Maud Bregeon, porte-parole du gouvernement, à l'Hôtel de Matignon de Paris, le 21 avril 2026. - Photo par ADNAN FARZAT / NURPHOTO / NURPHOTO VIA AFP
La porte-parole du gouvernement Maud Bregeon a défendu ce mercredi 10 juin l'action du ministre de la Justice Gérald Darmamin dans l'affaire Lyhanna, jugeant que sa démission "ne changerait pas les erreurs" commises.
"En quoi la démission de Gérald Darmanin changerait profondément et concrètement les erreurs, les fautes, les problèmes auxquels nous sommes confrontés lorsque nous parlons de cette affaire?", a-t-elle réagi sur Public Sénat, alors que LFI a ouvertement appelé à la démission du garde des Sceaux.
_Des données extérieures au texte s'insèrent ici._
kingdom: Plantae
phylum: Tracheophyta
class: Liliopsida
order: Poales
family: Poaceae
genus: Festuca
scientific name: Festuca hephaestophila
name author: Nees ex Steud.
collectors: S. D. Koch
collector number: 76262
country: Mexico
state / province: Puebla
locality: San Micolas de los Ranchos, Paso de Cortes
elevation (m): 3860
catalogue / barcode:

"Je trouve qu'il s'exprime avec beaucoup de courage et beaucoup de sincérité. (...) Qu'un ministre présente ses excuses au nom de l'institution qu'il représente alors même qu'il n'a pas le pouvoir d'interférer dans des affaires individuelles, c'est extrêmement rare", a-t-elle jugé.
"La responsabilité de l'ensemble du gouvernement, c'est de tirer les bonnes conclusions, celles qui feront avancer le système dans le bon sens", une fois que les premières conclusions des enquêtes administratives diligentées dans l'affaire Lyhanna seront connues le 19 juin, a insisté Maud Bregeon, proche politiquement de Gérald Darmamin.
Sur les conséquences législatives, si le gouvernement "n'est évidemment pas opposé" à mettre à l'agenda un texte parlementaire visant à traiter de manière globale les violences sexistes et sexuelles , elle a cependant averti qu'il ne faut pas "faire croire qu'il suffirait d'un projet de loi pour régler l'ensemble des problèmes qui touchent à la protection de l'enfance".
Dans le cas Lyhanna, "ce n'est pas une affaire d'ordre législative. Il y a derrière des failles, des fautes qu'il nous faut regarder en face", a-t-elle insisté. Le gouvernement proposera au Parlement de "continuer à augmenter le budget de la justice en 2027", a ajouté la porte-parole, sans chiffrer le montant de cette hausse.